Despite facing major legislative obstacles, the proposed American Data Privacy and Protection Act (the "Bill") has made history as being the first comprehensive privacy bill to be made available for a full chamber vote in either the House or the Senate. This historic feat means the United States is one step closer to establishing a federal standard for consumer data privacy. With Congress making progress toward passing a federal data privacy bill and new state-level data privacy regulations being enacted routinely, all organizations that process U.S. consumer data must review and update their policies and procedures for compliance with new and upcoming privacy requirements.
The Bill Reaches Congressional Floor for Vote
Upon pressure from the American people who are fed up with the lack of online privacy in the U.S., legislators have reached a landmark compromise to push the Bill forward. The Bill will now come on the U.S. House floor after the House Committee on Energy and Commerce markup resulted in a vote to advance the bill to full House consideration.1 The markup compromise includes language to change the private right of action's effective date from four years to two years post-adoption, expanding categories of sensitive information, enforcement authority under the Federal Trade Commission, "actual knowledge" standards concerning minors' data, and technical changes to the definitions for "covered entity" and "service provider."2 The vote to advance the Bill marks the first time that a piece of comprehensive data privacy legislation will receive a full chamber vote in Congress.

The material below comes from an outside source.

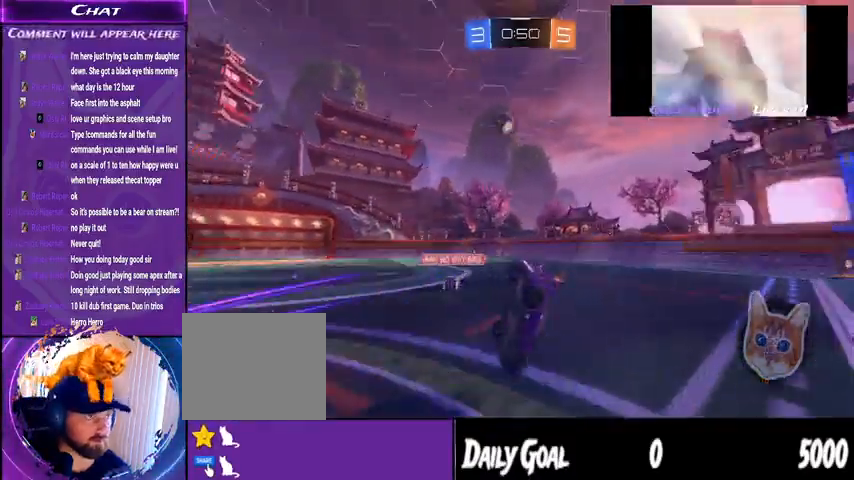
{"dt_ms": 500, "buttons": ["CROSS", "R2"], "left_stick": "center", "right_stick": "center", "events": [[33, "CROSS", "down"], [167, "TRIANGLE", "down"], [300, "TRIANGLE", "up"]]}
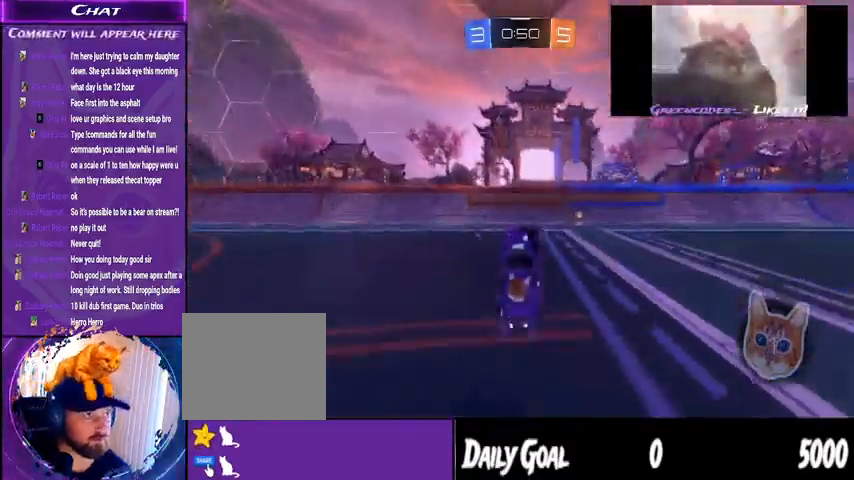
{"dt_ms": 1000, "buttons": ["R2"], "left_stick": "right", "right_stick": "up"}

Lingering Issues Concerning Preemption of State Privacy Laws
Although many amendments were accepted during the Committee markup, an attempt to exempt the California Consumer Privacy Act and the California Privacy Rights Act from the Bill's preemption provisions was not taken up following a roll call vote. The argument for an exemption from preemption was framed less as an exemption and more as the establishment of a "federal floor" for all states to build from and not a specific carveout for California. The amendment would have allowed all states— not just California— to provide additional rights to those established under federal law.3 However, the amendment received bipartisan backlash as most committee members viewed it as the unraveling of the fragile Congressional compromise reached after years of discussions. Since California has established itself as a leader in U.S. data privacy regulation, the Bill risks losing supporters if the exclusion of California laws from preemption is not added by the time the House floor vote arrives. If these lingering issues are not resolved and the Bill is struck down during the full chamber vote, it could be a long time before Congress gets another chance to enact a federal privacy standard.
How to Become Compliant with New Data Privacy Regulations in the U.S.

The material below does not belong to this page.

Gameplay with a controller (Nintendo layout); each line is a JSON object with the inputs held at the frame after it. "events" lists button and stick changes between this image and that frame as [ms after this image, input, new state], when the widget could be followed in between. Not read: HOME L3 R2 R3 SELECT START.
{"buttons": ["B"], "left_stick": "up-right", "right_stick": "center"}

When it comes to data privacy, it is better for organizations to be progressive in establishing and adopting the policies and procedures needed for compliance rather than scrambling to meet compliance requirements after the regulations come into effect. Organizations that are late to become compliant with data privacy laws in the U.S. face substantial liability risks relating to data breaches, consumer privacy lawsuits and regulatory penalties. To adequately prepare for the establishment of a federal privacy standard in the U.S. and to become compliant with applicable state-level data privacy regulations, every organization that processes U.S. consumer data must:
- Establish relationships with data privacy advisors.
o It's important that your organization align itself with trusted data privacy advisors, such as data privacy attorneys and information technology specialists. Data privacy attorneys can relay information regarding newly enacted or amended privacy laws in the U.S., determine the applicability of privacy regulations, draft policies needed for compliance, and provide advice for pre-breach and post-breach actions. Information technology specialists can assist in implementing the systems needed for compliance with privacy regulations and protecting consumer data.
- Discover and map personal data held by your organization.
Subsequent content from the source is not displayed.